If I connect the +ve terminal of one battery to a terminal of a bulb and the other terminal of the bulb to the -ve terminal of an other battery, why doesn't it glow? There is still potential difference across the bulb's terminals and so the charge should flow.

 

[Lsos]

I'm thinking for the same reason water doesn't flow out of closed faucet/ hose. There's pressure pushing it, but if the path is blocked/ cut, then it's just not going to flow.

 

[Vanadium 50]

How does the current flow?

 

[Philip Wood]

There will be excess electrons on the negative terminal of one battery, and a deficit of electrons on the positive terminal of the other battery. So when you connect the bulb across these terminals there will be a p.d. across the bulb. But this p.d. will disappear in a very short time as electrons flow through the bulb neutralising the charges on the batteries' joined terminals (those connected to the bulb). [If the batteries are identical a symmetry argument shows that there can be no net charge remaining on the joined terminals]. And that's it; there won't now be a p.d.across the bulb until the circuit is completed.

There will, of course, still be a p.d. across the terminals of one battery (i.e. between its connected terminal and its free terminal), and the same for the other battery. But it isn't either of these p.d.s which is being connected across the bulb.

 

[varadgautam]

There will be excess electrons on the negative terminal of one battery, and a deficit of electrons on the positive terminal of the other battery. So when you connect the bulb across these terminals there will be a p.d. across the bulb. But this p.d. will disappear in a very short time as electrons flow through the bulb neutralising the charges on the batteries' joined terminals (those connected to the bulb). [If the batteries are identical a symmetry argument shows that there can be no net charge remaining on the joined terminals]. And that's it; there won't now be a p.d.across the bulb until the circuit is completed.

The same thing should happen if I connect the bulb to a single battery, since there too will be excess electrons on the -ve terminal and these will flow through the bulb to the +ve terminal.

There will, of course, still be a p.d. across the terminals of one battery (i.e. between its connected terminal and its free terminal), and the same for the other battery. But it isn't either of these p.d.s which is being connected across the bulb.

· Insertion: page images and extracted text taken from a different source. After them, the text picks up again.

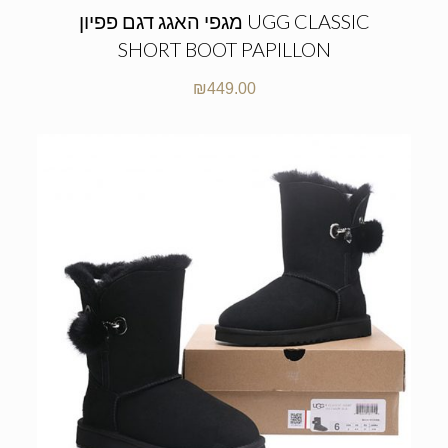
מגפי האגג דגם פפיון UGG CLASSIC
SHORT BOOT PAPILLON
₪
449.00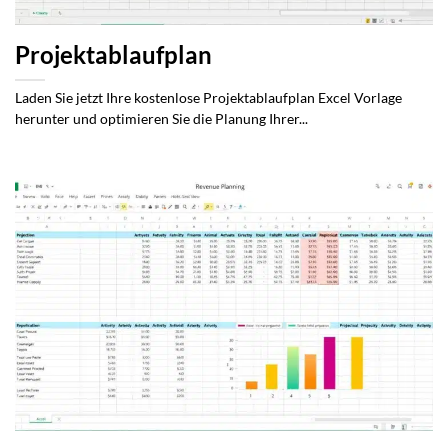
Projektablaufplan
Laden Sie jetzt Ihre kostenlose Projektablaufplan Excel Vorlage
herunter und optimieren Sie die Planung Ihrer...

Let's say the potential of the positive terminal of a battery is V and the potential of the negative terminal is zero. So, the potential difference is V. If I take another battery, similar to this battery, and connect the bulb to the +ve of one of the batteries and - of the other. The potential difference across the bulb is still V and therefore it should glow.

 

[Vanadium 50]

Calculate how much charge has moved when you've had the bulb lit for, I don't know, say a minute. Then calculate the force on the two batteries for the change imbalance. You'll quickly see why this doesn't happen.

 

[sophiecentaur]

Conversely, you could say that, at the instant of connecting things up, you may have had a slight potential difference between the tow battery terminals. Only a few picoCoulombs would have needed to flow for this PD to have reduced to zero. Not enough to make the bulb flash even for an instant.

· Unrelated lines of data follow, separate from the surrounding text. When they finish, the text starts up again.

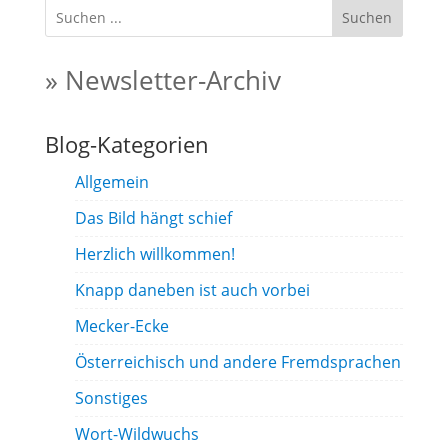
Suchen
» Newsletter-Archiv
Blog-Kategorien
Allgemein
Das Bild hängt schief
Herzlich willkommen!
Knapp daneben ist auch vorbei
Mecker-Ecke
Österreichisch und andere Fremdsprachen
Sonstiges
Wort-Wildwuchs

As Vanadium says - the Force between a couple of 1Coulomb Charges held 1m apart is pretty fearsome!

 

[Philip Wood]

varadgautam: What is the basis of your claim that there is a p.d. across the bulb (even when there is not a complete circuit)? [Clearly I didn't manage to convince you that there wasn't (except for a very short time when the bulb is first connected)].

 

[RedX]

Here's the way I like to see it. Imagine that you connect two parallel plates to the unconnected ends of your batteries. Then charge will flow through the bulb until the potential across the two plates equals the sum of the potentials of the batteries. Then flow will cease, because that's what capacitors (in series) do to DC current. When flow ceases the light bulb will not shine.

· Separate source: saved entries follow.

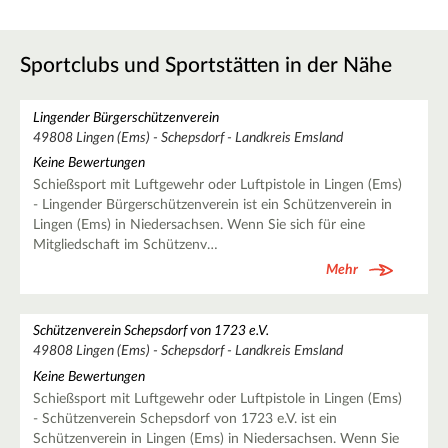
Sportclubs und Sportstätten in der Nähe
Lingender Bürgerschützenverein
49808 Lingen (Ems) - Schepsdorf - Landkreis Emsland
Keine Bewertungen
Schießsport mit Luftgewehr oder Luftpistole in Lingen (Ems)
- Lingender Bürgerschützenverein ist ein Schützenverein in
Lingen (Ems) in Niedersachsen. Wenn Sie sich für eine
Mitgliedschaft im Schützenv…
Mehr
Schützenverein Schepsdorf von 1723 e.V.
49808 Lingen (Ems) - Schepsdorf - Landkreis Emsland
Keine Bewertungen
Schießsport mit Luftgewehr oder Luftpistole in Lingen (Ems)
- Schützenverein Schepsdorf von 1723 e.V. ist ein
Schützenverein in Lingen (Ems) in Niedersachsen. Wenn Sie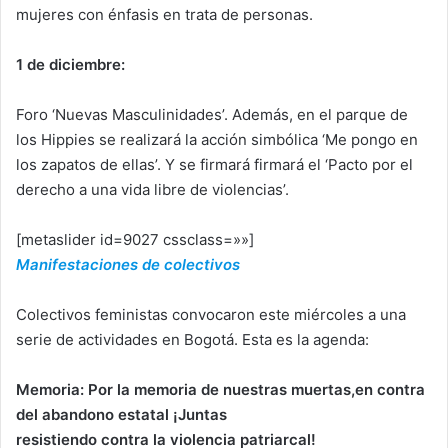
mujeres con énfasis en trata de personas.
1 de diciembre:
Foro ‘Nuevas Masculinidades’. Además, en el parque de
los Hippies se realizará la acción simbólica ‘Me pongo en
los zapatos de ellas’. Y se firmará firmará el ‘Pacto por el
derecho a una vida libre de violencias’.
[metaslider id=9027 cssclass=»»]
Manifestaciones de colectivos
Colectivos feministas convocaron este miércoles a una
serie de actividades en Bogotá. Esta es la agenda:
Memoria: Por la memoria de nuestras muertas,en contra
del abandono estatal ¡Juntas
resistiendo contra la violencia patriarcal!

Now imagine shrinking the plates to zero size. The capacitance will decrease, so that it won't take much charge to get the capacitor to the battery voltages.

So Kirchoff's rule says the the voltage of the batteries added to voltage drop across the capacitor is zero, so no current will flow.

The charges at the unconnected terminals of the battery act like a capacitor that stops flow.

 

[Philip Wood]

RedX. Love it.

 

[varadgautam]

Got it, thanks for the help.